Without a protective barrier, even the strongest metals will wear down when exposed to friction with other metals. A metal’s ability to withstand friction is believed to be based on how hard it is, but the Sandia team theorized that wear is related to how metals react to heat, not their hardness, and they handpicked metals, proportions, and a fabrication process that could prove their theory.
“Many traditional alloys were developed to increase the strength of a material by reducing grain size,” said John Curry, a postdoctoral appointee at Sandia and first author on the paper. “Even still, in the presence of extreme stresses and temperatures many alloys will coarsen or soften, especially under fatigue. We saw that with our platinum-gold alloy the mechanical and thermal stability is excellent, and we did not see much change to the microstructure over immensely long periods of cyclic stress during sliding.”
The new alloy looks and feels like ordinary platinum, and it’s no harder than other platinum-gold alloys, but it’s much better at resisting heat and a hundred times more wear resistant.
The research was published in Advanced Materials.

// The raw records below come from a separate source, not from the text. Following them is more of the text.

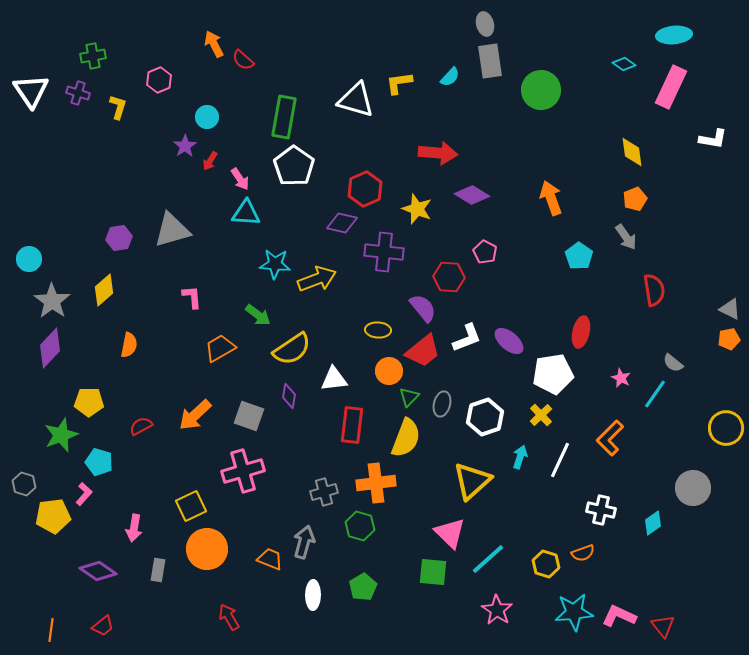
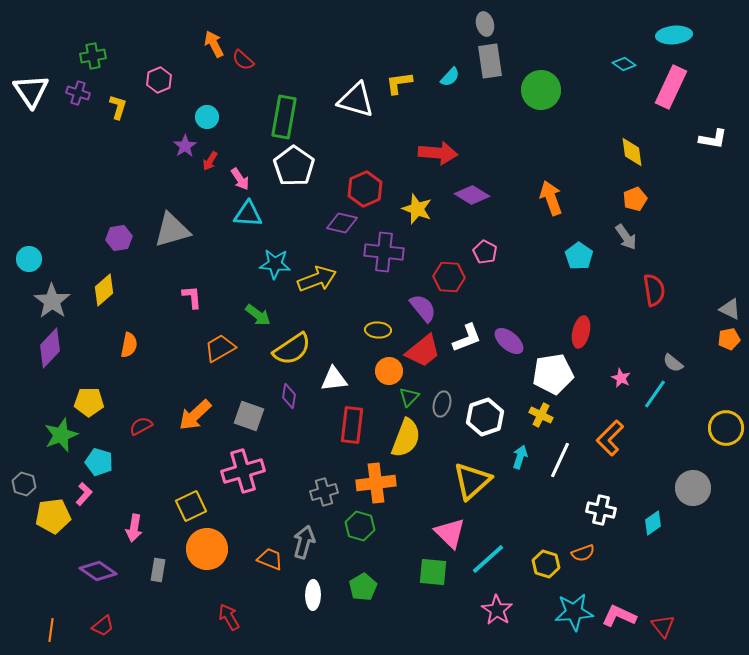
cyan triangle at (246, 213): moved 2 px right, 1 px down
yellow cross at (541, 415): rotated 20 degrees counterclockwise
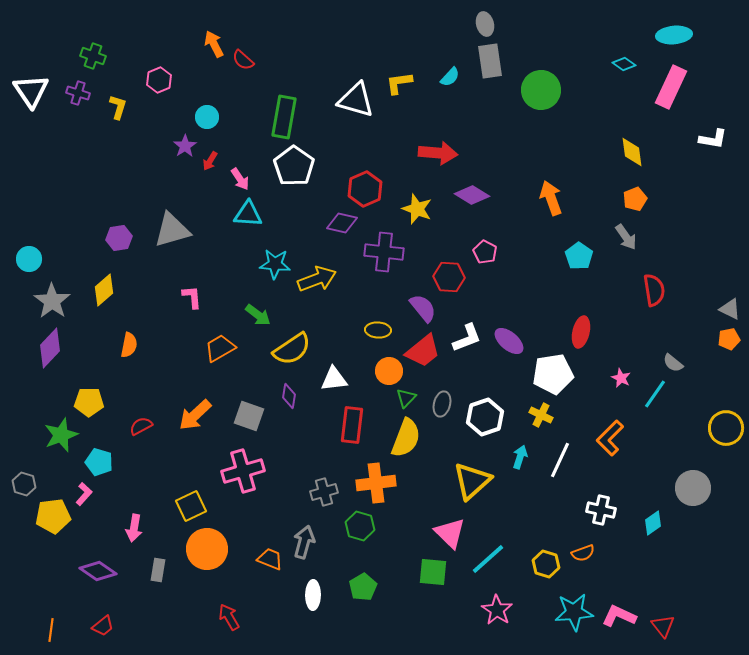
green cross at (93, 56): rotated 30 degrees clockwise
green triangle at (409, 397): moved 3 px left, 1 px down
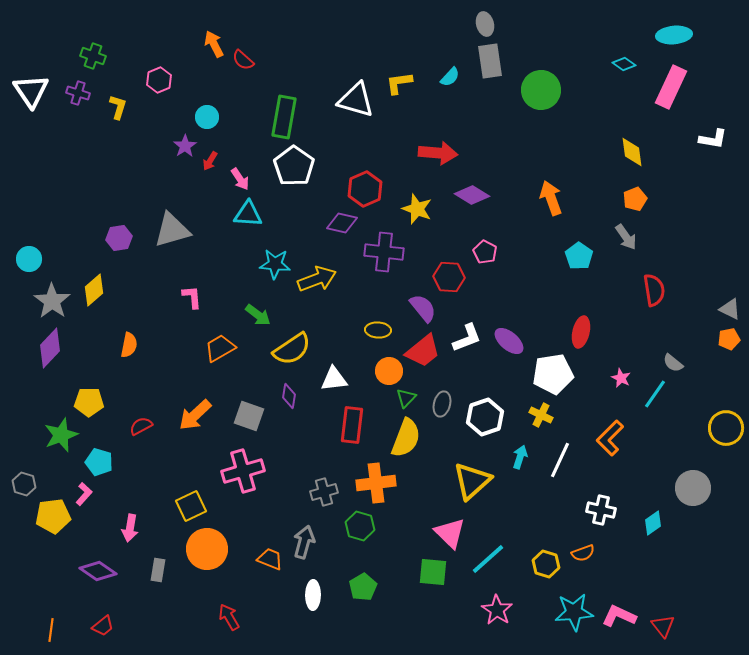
yellow diamond at (104, 290): moved 10 px left
pink arrow at (134, 528): moved 4 px left
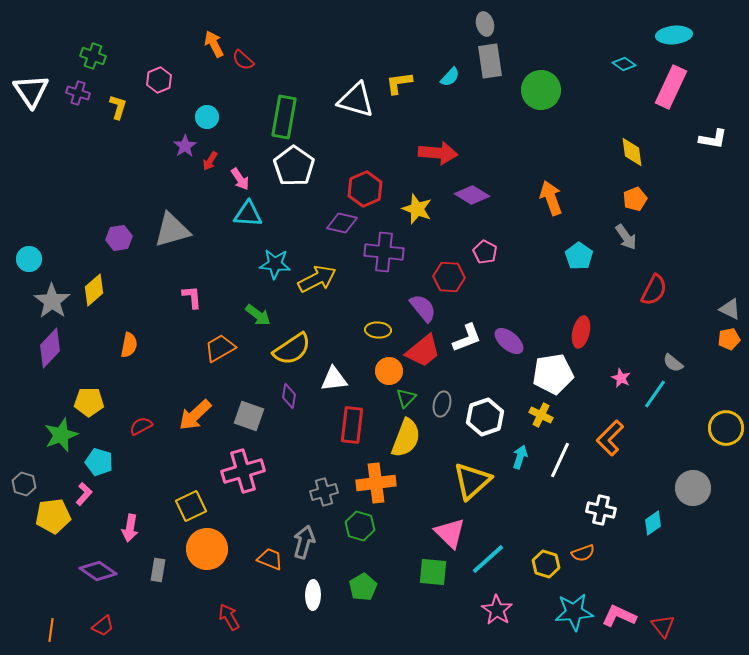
yellow arrow at (317, 279): rotated 6 degrees counterclockwise
red semicircle at (654, 290): rotated 36 degrees clockwise
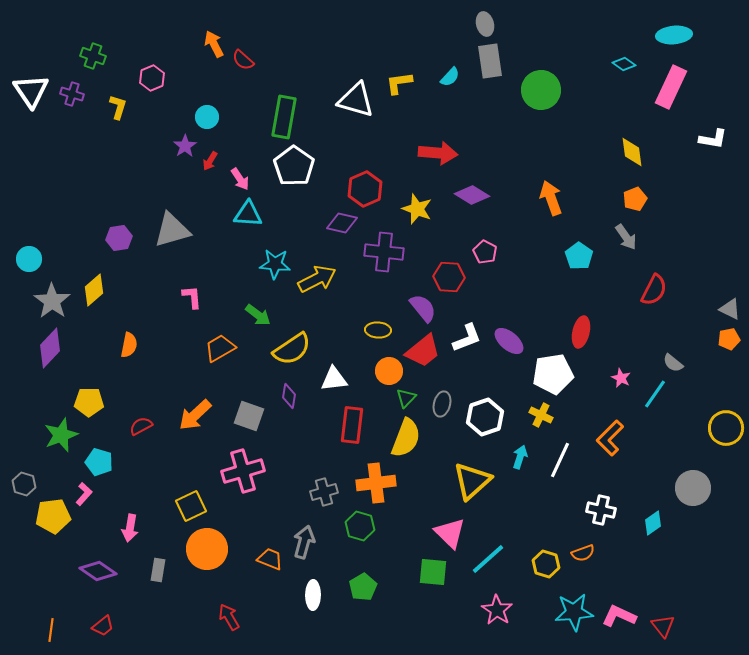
pink hexagon at (159, 80): moved 7 px left, 2 px up
purple cross at (78, 93): moved 6 px left, 1 px down
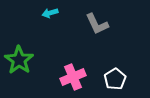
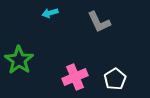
gray L-shape: moved 2 px right, 2 px up
pink cross: moved 2 px right
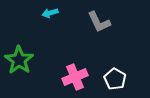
white pentagon: rotated 10 degrees counterclockwise
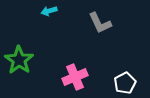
cyan arrow: moved 1 px left, 2 px up
gray L-shape: moved 1 px right, 1 px down
white pentagon: moved 10 px right, 4 px down; rotated 15 degrees clockwise
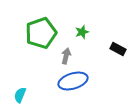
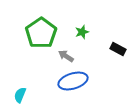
green pentagon: rotated 16 degrees counterclockwise
gray arrow: rotated 70 degrees counterclockwise
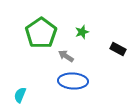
blue ellipse: rotated 20 degrees clockwise
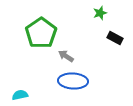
green star: moved 18 px right, 19 px up
black rectangle: moved 3 px left, 11 px up
cyan semicircle: rotated 56 degrees clockwise
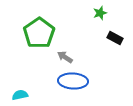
green pentagon: moved 2 px left
gray arrow: moved 1 px left, 1 px down
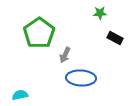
green star: rotated 16 degrees clockwise
gray arrow: moved 2 px up; rotated 98 degrees counterclockwise
blue ellipse: moved 8 px right, 3 px up
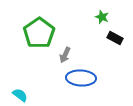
green star: moved 2 px right, 4 px down; rotated 24 degrees clockwise
cyan semicircle: rotated 49 degrees clockwise
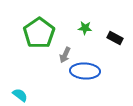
green star: moved 17 px left, 11 px down; rotated 16 degrees counterclockwise
blue ellipse: moved 4 px right, 7 px up
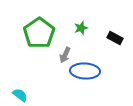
green star: moved 4 px left; rotated 24 degrees counterclockwise
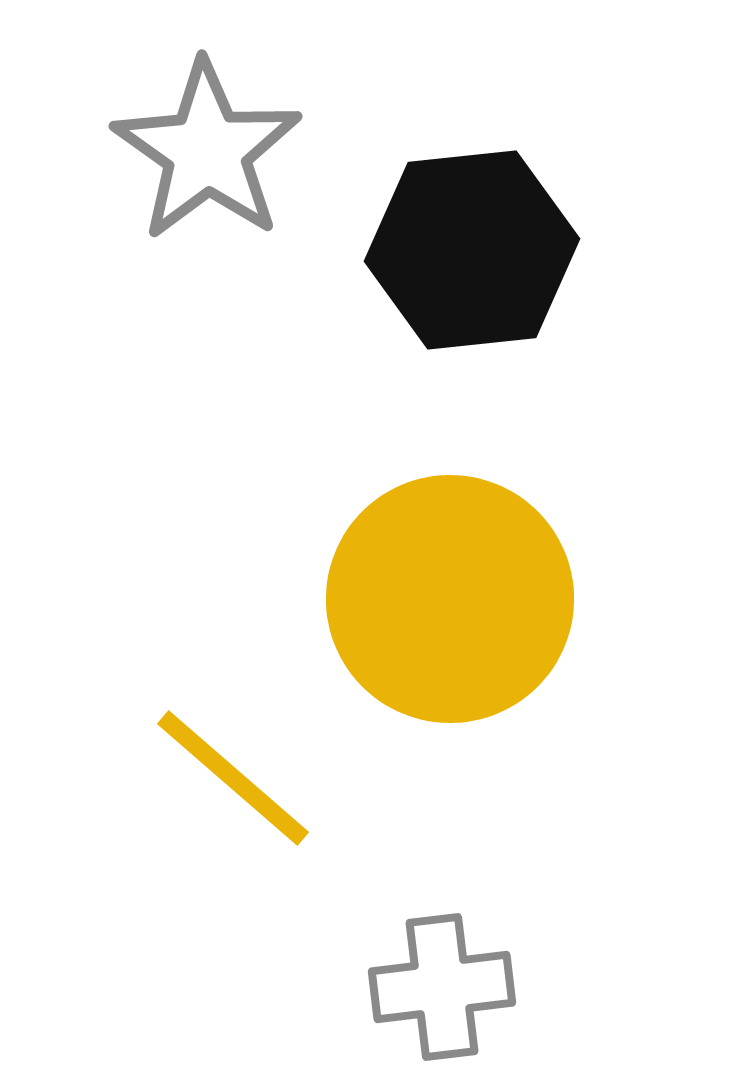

Metal alloys are created to impart many properties beyond aesthetic ones, such as strength, flexibility, machineability, and durability. Getting the right alloy “recipe” is especially important in industrial applications such as the manufacture of aerospace and automotive parts. Costly incidents can result when incorrect or out-of-specification metal alloys enter the manufacturing process, resulting in defective critical components.
Inspection and verification of metal alloys can be quickly and easily accomplished using handheld x-ray fluorescence (XRF) analyzers. XRF is used for inspection of incoming raw material to ensure it matches the alloy grade and composition documented on the material test report prior to product manufacture. It is also used for final quality inspection before finished parts are sent to the customer. This “double-check” process helps ensure that the incoming raw materials and the outgoing finished parts meet the expected engineering requirements.
XRF is a nondestructive testing technique that can analyze a metal sample in seconds with little to no need for sample preparation. Portable XRF analyzers deliver fast, accurate elemental analysis and positive identification for manufacturing requirements in seconds. In fact, advances in handheld XRF technology have expanded to the point that today’s analyzers are capable of distinguishing alloy grades that are nearly identical in composition to one another.